Livre
Une histoire de la musique : Lucien Rebate
Texte
« PELLEAS ET MELISANDE »
Le 3 mai 1901, sur le conseil pressant de son chef d’orchestre André Messager, le directeur de l’Opéra-Comique, Albert Carré, avait reçu Pelléas et Mélisande, avec promesse de monter l’œuvre l’année suivante. Debussy se remit au travail, non sans difficulté sur sa partition, complétant l’orchestration qui n’était qu’esquissée, reprenant certaines scènes, en particulier celle de l’aveu et de la mort de Pelléas, la première qu’il eût composée, en 1893.
- - - - - - -
CONSIGNE 1 - Reprends les enregistrements en partant du début et en allant jusqu'à la ligne qui contient "たから同じ本をもう1冊という稀有なお客様は現", incluse, et remplace "Archives" par "Historique" sans rien changer d'autre.

Données texte extraites de la page -
- - - - - - -
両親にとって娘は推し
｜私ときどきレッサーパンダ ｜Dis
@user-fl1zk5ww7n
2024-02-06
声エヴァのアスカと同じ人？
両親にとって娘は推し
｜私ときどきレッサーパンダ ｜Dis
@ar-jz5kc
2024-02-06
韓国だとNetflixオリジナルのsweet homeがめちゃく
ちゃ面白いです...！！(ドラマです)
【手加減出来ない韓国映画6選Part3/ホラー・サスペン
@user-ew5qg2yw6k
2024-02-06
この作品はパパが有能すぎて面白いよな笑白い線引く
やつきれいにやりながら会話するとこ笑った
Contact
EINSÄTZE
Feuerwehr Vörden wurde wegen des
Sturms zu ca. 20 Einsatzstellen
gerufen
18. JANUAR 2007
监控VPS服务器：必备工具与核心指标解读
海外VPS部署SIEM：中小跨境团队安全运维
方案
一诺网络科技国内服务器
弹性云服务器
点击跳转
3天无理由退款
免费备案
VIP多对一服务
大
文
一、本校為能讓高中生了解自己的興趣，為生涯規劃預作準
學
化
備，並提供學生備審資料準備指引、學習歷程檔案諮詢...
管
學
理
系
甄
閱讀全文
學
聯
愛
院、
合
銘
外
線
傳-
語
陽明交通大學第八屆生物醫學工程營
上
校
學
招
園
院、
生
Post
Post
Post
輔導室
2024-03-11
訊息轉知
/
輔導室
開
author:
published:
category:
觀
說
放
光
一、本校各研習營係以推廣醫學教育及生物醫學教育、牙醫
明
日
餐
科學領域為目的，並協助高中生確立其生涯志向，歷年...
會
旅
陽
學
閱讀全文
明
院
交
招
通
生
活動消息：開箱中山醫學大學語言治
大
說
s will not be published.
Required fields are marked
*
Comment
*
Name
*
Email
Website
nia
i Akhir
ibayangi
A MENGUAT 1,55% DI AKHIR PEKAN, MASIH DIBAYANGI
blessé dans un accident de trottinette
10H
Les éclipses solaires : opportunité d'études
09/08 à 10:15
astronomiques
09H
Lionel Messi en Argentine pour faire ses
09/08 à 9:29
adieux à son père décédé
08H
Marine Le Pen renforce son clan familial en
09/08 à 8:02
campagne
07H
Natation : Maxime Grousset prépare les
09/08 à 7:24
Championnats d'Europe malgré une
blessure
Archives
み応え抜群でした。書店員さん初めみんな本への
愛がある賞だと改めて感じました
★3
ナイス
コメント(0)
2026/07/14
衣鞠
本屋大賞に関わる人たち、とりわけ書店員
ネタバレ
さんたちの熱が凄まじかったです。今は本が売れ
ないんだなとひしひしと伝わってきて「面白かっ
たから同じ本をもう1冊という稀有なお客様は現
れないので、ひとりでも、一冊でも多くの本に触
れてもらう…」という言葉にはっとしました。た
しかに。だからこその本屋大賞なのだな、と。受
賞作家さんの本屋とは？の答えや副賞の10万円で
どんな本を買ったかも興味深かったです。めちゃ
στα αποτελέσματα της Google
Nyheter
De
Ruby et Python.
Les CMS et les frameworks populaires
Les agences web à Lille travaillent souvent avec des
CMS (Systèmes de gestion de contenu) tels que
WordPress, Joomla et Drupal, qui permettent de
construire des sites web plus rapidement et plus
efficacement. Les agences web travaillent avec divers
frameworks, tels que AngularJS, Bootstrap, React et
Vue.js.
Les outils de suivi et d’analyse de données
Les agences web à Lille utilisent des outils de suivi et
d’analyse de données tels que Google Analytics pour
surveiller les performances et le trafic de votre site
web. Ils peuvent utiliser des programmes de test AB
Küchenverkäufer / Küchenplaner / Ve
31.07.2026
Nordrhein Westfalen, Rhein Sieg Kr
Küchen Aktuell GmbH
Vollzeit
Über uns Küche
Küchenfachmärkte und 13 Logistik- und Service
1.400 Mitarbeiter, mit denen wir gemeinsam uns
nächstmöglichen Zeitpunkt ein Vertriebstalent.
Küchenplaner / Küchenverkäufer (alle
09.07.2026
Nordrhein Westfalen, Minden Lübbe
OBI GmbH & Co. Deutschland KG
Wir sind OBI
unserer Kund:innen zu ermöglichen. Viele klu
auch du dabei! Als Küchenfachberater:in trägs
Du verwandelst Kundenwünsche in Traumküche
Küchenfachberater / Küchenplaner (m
- - - - - - -
CONSIGNE 2 - Recopie en entier l'extrait sur Pelléas et Mélisande, mot pour mot.

RÉSULTAT 1 -
両親にとって娘は推し
｜私ときどきレッサーパンダ ｜Dis
@user-fl1zk5ww7n
2024-02-06
声エヴァのアスカと同じ人？
両親にとって娘は推し
｜私ときどきレッサーパンダ ｜Dis
@ar-jz5kc
2024-02-06
韓国だとNetflixオリジナルのsweet homeがめちゃく
ちゃ面白いです...！！(ドラマです)
【手加減出来ない韓国映画6選Part3/ホラー・サスペン
@user-ew5qg2yw6k
2024-02-06
この作品はパパが有能すぎて面白いよな笑白い線引く
やつきれいにやりながら会話するとこ笑った
Contact
EINSÄTZE
Feuerwehr Vörden wurde wegen des
Sturms zu ca. 20 Einsatzstellen
gerufen
18. JANUAR 2007
监控VPS服务器：必备工具与核心指标解读
海外VPS部署SIEM：中小跨境团队安全运维
方案
一诺网络科技国内服务器
弹性云服务器
点击跳转
3天无理由退款
免费备案
VIP多对一服务
大
文
一、本校為能讓高中生了解自己的興趣，為生涯規劃預作準
學
化
備，並提供學生備審資料準備指引、學習歷程檔案諮詢...
管
學
理
系
甄
閱讀全文
學
聯
愛
院、
合
銘
外
線
傳-
語
陽明交通大學第八屆生物醫學工程營
上
校
學
招
園
院、
生
Post
Post
Post
輔導室
2024-03-11
訊息轉知
/
輔導室
開
author:
published:
category:
觀
說
放
光
一、本校各研習營係以推廣醫學教育及生物醫學教育、牙醫
明
日
餐
科學領域為目的，並協助高中生確立其生涯志向，歷年...
會
旅
陽
學
閱讀全文
明
院
交
招
通
生
活動消息：開箱中山醫學大學語言治
大
說
s will not be published.
Required fields are marked
*
Comment
*
Name
*
Email
Website
nia
i Akhir
ibayangi
A MENGUAT 1,55% DI AKHIR PEKAN, MASIH DIBAYANGI
blessé dans un accident de trottinette
10H
Les éclipses solaires : opportunité d'études
09/08 à 10:15
astronomiques
09H
Lionel Messi en Argentine pour faire ses
09/08 à 9:29
adieux à son père décédé
08H
Marine Le Pen renforce son clan familial en
09/08 à 8:02
campagne
07H
Natation : Maxime Grousset prépare les
09/08 à 7:24
Championnats d'Europe malgré une
blessure
Historique
み応え抜群でした。書店員さん初めみんな本への
愛がある賞だと改めて感じました
★3
ナイス
コメント(0)
2026/07/14
衣鞠
本屋大賞に関わる人たち、とりわけ書店員
ネタバレ
さんたちの熱が凄まじかったです。今は本が売れ
ないんだなとひしひしと伝わってきて「面白かっ
たから同じ本をもう1冊という稀有なお客様は現

RÉSULTAT 2 -
Livre
Une histoire de la musique : Lucien Rebate
Texte
« PELLEAS ET MELISANDE »
Le 3 mai 1901, sur le conseil pressant de son chef d’orchestre André Messager, le directeur de l’Opéra-Comique, Albert Carré, avait reçu Pelléas et Mélisande, avec promesse de monter l’œuvre l’année suivante. Debussy se remit au travail, non sans difficulté sur sa partition, complétant l’orchestration qui n’était qu’esquissée, reprenant certaines scènes, en particulier celle de l’aveu et de la mort de Pelléas, la première qu’il eût composée, en 1893.